Regressar a Portugal no Verão traz sempre aquele misto de aconchego e vertigem. Há uma beleza agridoce em pisar solo familiar, alimentada pela expectativa de um descanso merecido e pelo abraço às origens. Mas a verdade é que as férias de quem vive no estrangeiro raramente cumprem a promessa de descanso absoluto. Mal chegamos, o relógio começa a correr a uma velocidade impiedosa, e a poesia do regresso transforma-se rapidamente numa logística exigente.

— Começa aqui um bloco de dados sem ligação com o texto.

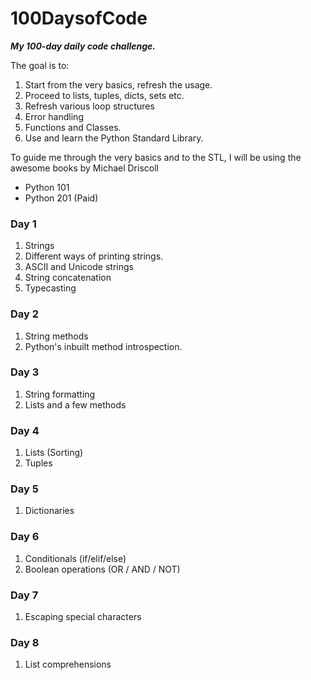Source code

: # 100DaysofCode

_**My 100-day daily code challenge.**_

The goal is to:

1. Start from the very basics, refresh the usage.
2. Proceed to lists, tuples, dicts, sets etc.
3. Refresh various loop structures
4. Error handling
5. Functions and Classes.
6. Use and learn the Python Standard Library.

To guide me through the very basics and to the STL, I will be using the awesome books by Michael Driscoll

* Python 101
* Python 201 (Paid)

### Day 1
1. Strings
2. Different ways of printing strings.
2. ASCII and Unicode strings
4. String concatenation
5. Typecasting

### Day 2
1. String methods
2. Python's inbuilt method introspection.

### Day 3
1. String formatting
2. Lists and a few methods

### Day 4
1. Lists (Sorting)
2. Tuples

### Day 5
1. Dictionaries

### Day 6
1. Conditionals (if/elif/else)
2. Boolean operations (OR / AND / NOT)

### Day 7
1. Escaping special characters

### Day 8
1. List comprehensions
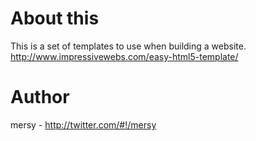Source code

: # About this

This is a set of templates to use when building a website.
http://www.impressivewebs.com/easy-html5-template/

# Author

mersy - http://twitter.com/#!/mersy
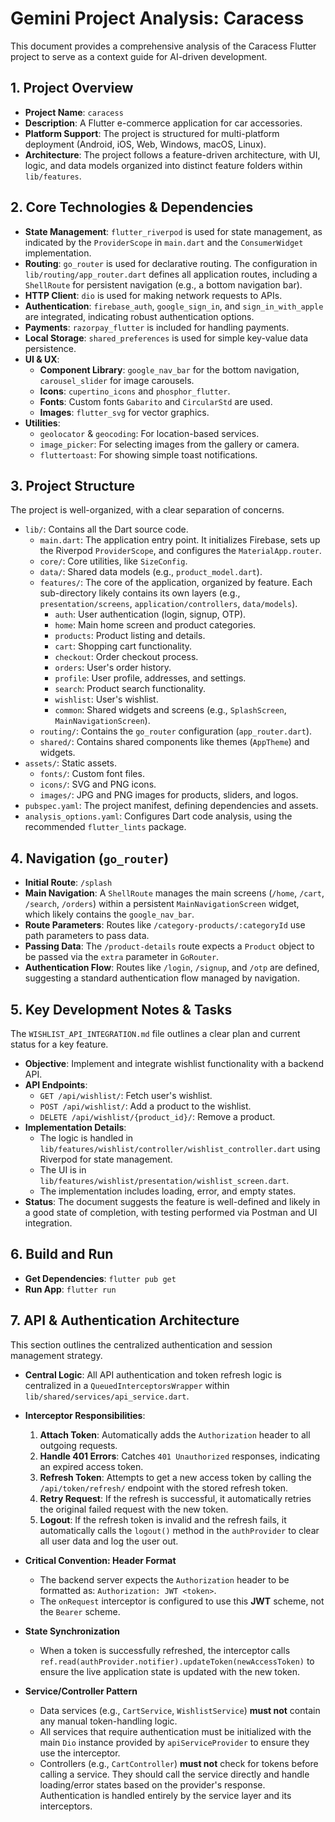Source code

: # Gemini Project Analysis: Caracess

This document provides a comprehensive analysis of the Caracess Flutter project to serve as a context guide for AI-driven development.

## 1. Project Overview

- **Project Name**: `caracess`
- **Description**: A Flutter e-commerce application for car accessories.
- **Platform Support**: The project is structured for multi-platform deployment (Android, iOS, Web, Windows, macOS, Linux).
- **Architecture**: The project follows a feature-driven architecture, with UI, logic, and data models organized into distinct feature folders within `lib/features`.

## 2. Core Technologies & Dependencies

- **State Management**: `flutter_riverpod` is used for state management, as indicated by the `ProviderScope` in `main.dart` and the `ConsumerWidget` implementation.
- **Routing**: `go_router` is used for declarative routing. The configuration in `lib/routing/app_router.dart` defines all application routes, including a `ShellRoute` for persistent navigation (e.g., a bottom navigation bar).
- **HTTP Client**: `dio` is used for making network requests to APIs.
- **Authentication**: `firebase_auth`, `google_sign_in`, and `sign_in_with_apple` are integrated, indicating robust authentication options.
- **Payments**: `razorpay_flutter` is included for handling payments.
- **Local Storage**: `shared_preferences` is used for simple key-value data persistence.
- **UI & UX**:
    - **Component Library**: `google_nav_bar` for the bottom navigation, `carousel_slider` for image carousels.
    - **Icons**: `cupertino_icons` and `phosphor_flutter`.
    - **Fonts**: Custom fonts `Gabarito` and `CircularStd` are used.
    - **Images**: `flutter_svg` for vector graphics.
- **Utilities**:
    - `geolocator` & `geocoding`: For location-based services.
    - `image_picker`: For selecting images from the gallery or camera.
    - `fluttertoast`: For showing simple toast notifications.

## 3. Project Structure

The project is well-organized, with a clear separation of concerns.

- `lib/`: Contains all the Dart source code.
    - `main.dart`: The application entry point. It initializes Firebase, sets up the Riverpod `ProviderScope`, and configures the `MaterialApp.router`.
    - `core/`: Core utilities, like `SizeConfig`.
    - `data/`: Shared data models (e.g., `product_model.dart`).
    - `features/`: The core of the application, organized by feature. Each sub-directory likely contains its own layers (e.g., `presentation/screens`, `application/controllers`, `data/models`).
        - `auth`: User authentication (login, signup, OTP).
        - `home`: Main home screen and product categories.
        - `products`: Product listing and details.
        - `cart`: Shopping cart functionality.
        - `checkout`: Order checkout process.
        - `orders`: User's order history.
        - `profile`: User profile, addresses, and settings.
        - `search`: Product search functionality.
        - `wishlist`: User's wishlist.
        - `common`: Shared widgets and screens (e.g., `SplashScreen`, `MainNavigationScreen`).
    - `routing/`: Contains the `go_router` configuration (`app_router.dart`).
    - `shared/`: Contains shared components like themes (`AppTheme`) and widgets.
- `assets/`: Static assets.
    - `fonts/`: Custom font files.
    - `icons/`: SVG and PNG icons.
    - `images/`: JPG and PNG images for products, sliders, and logos.
- `pubspec.yaml`: The project manifest, defining dependencies and assets.
- `analysis_options.yaml`: Configures Dart code analysis, using the recommended `flutter_lints` package.

## 4. Navigation (`go_router`)

- **Initial Route**: `/splash`
- **Main Navigation**: A `ShellRoute` manages the main screens (`/home`, `/cart`, `/search`, `/orders`) within a persistent `MainNavigationScreen` widget, which likely contains the `google_nav_bar`.
- **Route Parameters**: Routes like `/category-products/:categoryId` use path parameters to pass data.
- **Passing Data**: The `/product-details` route expects a `Product` object to be passed via the `extra` parameter in `GoRouter`.
- **Authentication Flow**: Routes like `/login`, `/signup`, and `/otp` are defined, suggesting a standard authentication flow managed by navigation.

## 5. Key Development Notes & Tasks

The `WISHLIST_API_INTEGRATION.md` file outlines a clear plan and current status for a key feature.

- **Objective**: Implement and integrate wishlist functionality with a backend API.
- **API Endpoints**:
    - `GET /api/wishlist/`: Fetch user's wishlist.
    - `POST /api/wishlist/`: Add a product to the wishlist.
    - `DELETE /api/wishlist/{product_id}/`: Remove a product.
- **Implementation Details**:
    - The logic is handled in `lib/features/wishlist/controller/wishlist_controller.dart` using Riverpod for state management.
    - The UI is in `lib/features/wishlist/presentation/wishlist_screen.dart`.
    - The implementation includes loading, error, and empty states.
- **Status**: The document suggests the feature is well-defined and likely in a good state of completion, with testing performed via Postman and UI integration.

## 6. Build and Run

- **Get Dependencies**: `flutter pub get`
- **Run App**: `flutter run`

## 7. API & Authentication Architecture

This section outlines the centralized authentication and session management strategy.

- **Central Logic**: All API authentication and token refresh logic is centralized in a `QueuedInterceptorsWrapper` within `lib/shared/services/api_service.dart`.

- **Interceptor Responsibilities**:
    1.  **Attach Token**: Automatically adds the `Authorization` header to all outgoing requests.
    2.  **Handle 401 Errors**: Catches `401 Unauthorized` responses, indicating an expired access token.
    3.  **Refresh Token**: Attempts to get a new access token by calling the `/api/token/refresh/` endpoint with the stored refresh token.
    4.  **Retry Request**: If the refresh is successful, it automatically retries the original failed request with the new token.
    5.  **Logout**: If the refresh token is invalid and the refresh fails, it automatically calls the `logout()` method in the `authProvider` to clear all user data and log the user out.

- **Critical Convention: Header Format**
    - The backend server expects the `Authorization` header to be formatted as: `Authorization: JWT <token>`.
    - The `onRequest` interceptor is configured to use this **JWT** scheme, not the `Bearer` scheme.

- **State Synchronization**
    - When a token is successfully refreshed, the interceptor calls `ref.read(authProvider.notifier).updateToken(newAccessToken)` to ensure the live application state is updated with the new token.

- **Service/Controller Pattern**
    - Data services (e.g., `CartService`, `WishlistService`) **must not** contain any manual token-handling logic.
    - All services that require authentication must be initialized with the main `Dio` instance provided by `apiServiceProvider` to ensure they use the interceptor.
    - Controllers (e.g., `CartController`) **must not** check for tokens before calling a service. They should call the service directly and handle loading/error states based on the provider's response. Authentication is handled entirely by the service layer and its interceptors.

A necessidade de visitar toda a gente, de desdobrar o tempo para conseguir dar atenção à família e aos amigos, faz com que estes dias raramente pareçam férias. Na realidade, não estamos a fazer uma pausa, estamos apenas a mudar de tecto, a transitar de uma casa para a outra. E com essa mudança vem a bagagem das obrigações. Continuam a existir assuntos por resolver nesta outra casa, coisas práticas por tratar e compromissos que não tiram licença só porque estivemos longe. O tempo para parar, pousar os ombros e simplesmente não fazer nada acaba por ser engolido pela urgência de cumprir com tudo e com todos.

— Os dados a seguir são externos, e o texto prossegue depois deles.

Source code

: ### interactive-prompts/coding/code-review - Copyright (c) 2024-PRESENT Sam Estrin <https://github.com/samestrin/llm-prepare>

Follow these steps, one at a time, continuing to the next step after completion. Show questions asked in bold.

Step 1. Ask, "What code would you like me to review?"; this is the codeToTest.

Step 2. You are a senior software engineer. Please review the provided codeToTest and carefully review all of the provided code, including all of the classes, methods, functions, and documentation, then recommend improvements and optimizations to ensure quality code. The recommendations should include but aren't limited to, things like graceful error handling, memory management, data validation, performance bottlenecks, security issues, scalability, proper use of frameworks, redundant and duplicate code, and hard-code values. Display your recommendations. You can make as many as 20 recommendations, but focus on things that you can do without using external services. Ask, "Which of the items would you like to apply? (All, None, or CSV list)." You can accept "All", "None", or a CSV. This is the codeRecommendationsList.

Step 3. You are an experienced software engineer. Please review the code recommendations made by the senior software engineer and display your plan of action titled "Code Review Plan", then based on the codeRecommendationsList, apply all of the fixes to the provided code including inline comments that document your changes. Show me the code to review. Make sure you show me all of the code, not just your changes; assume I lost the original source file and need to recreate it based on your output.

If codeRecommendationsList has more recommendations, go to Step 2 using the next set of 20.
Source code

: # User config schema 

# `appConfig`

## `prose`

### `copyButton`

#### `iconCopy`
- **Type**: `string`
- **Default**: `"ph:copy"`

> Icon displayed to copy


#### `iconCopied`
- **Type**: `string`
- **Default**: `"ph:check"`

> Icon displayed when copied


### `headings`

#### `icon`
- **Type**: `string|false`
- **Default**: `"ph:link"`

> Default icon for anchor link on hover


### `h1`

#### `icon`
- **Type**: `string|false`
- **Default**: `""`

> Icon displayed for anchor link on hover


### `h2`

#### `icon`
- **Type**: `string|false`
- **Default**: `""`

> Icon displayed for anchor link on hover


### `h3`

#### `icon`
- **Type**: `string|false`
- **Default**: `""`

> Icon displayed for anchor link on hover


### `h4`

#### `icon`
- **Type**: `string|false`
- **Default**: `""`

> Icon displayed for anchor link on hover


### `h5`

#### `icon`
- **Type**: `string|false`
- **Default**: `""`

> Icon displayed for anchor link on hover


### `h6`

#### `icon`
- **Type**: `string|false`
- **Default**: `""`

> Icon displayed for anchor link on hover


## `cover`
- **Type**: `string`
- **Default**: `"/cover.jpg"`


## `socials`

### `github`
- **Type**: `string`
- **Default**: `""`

Foi precisamente esta azáfama dos últimos tempos, dividida entre os preparativos da viagem, a gestão da rotina e a intensidade destes dias em família, que fez o ritmo do blog abrandar. A vida real exigiu presença total e as palavras tiveram de ficar em compasso de espera. Mas este silêncio é apenas uma pausa necessária para viver e absorver o momento. Em breve estarei de volta, com as energias recarregadas e novas histórias para partilhar por aqui. Bom Verão!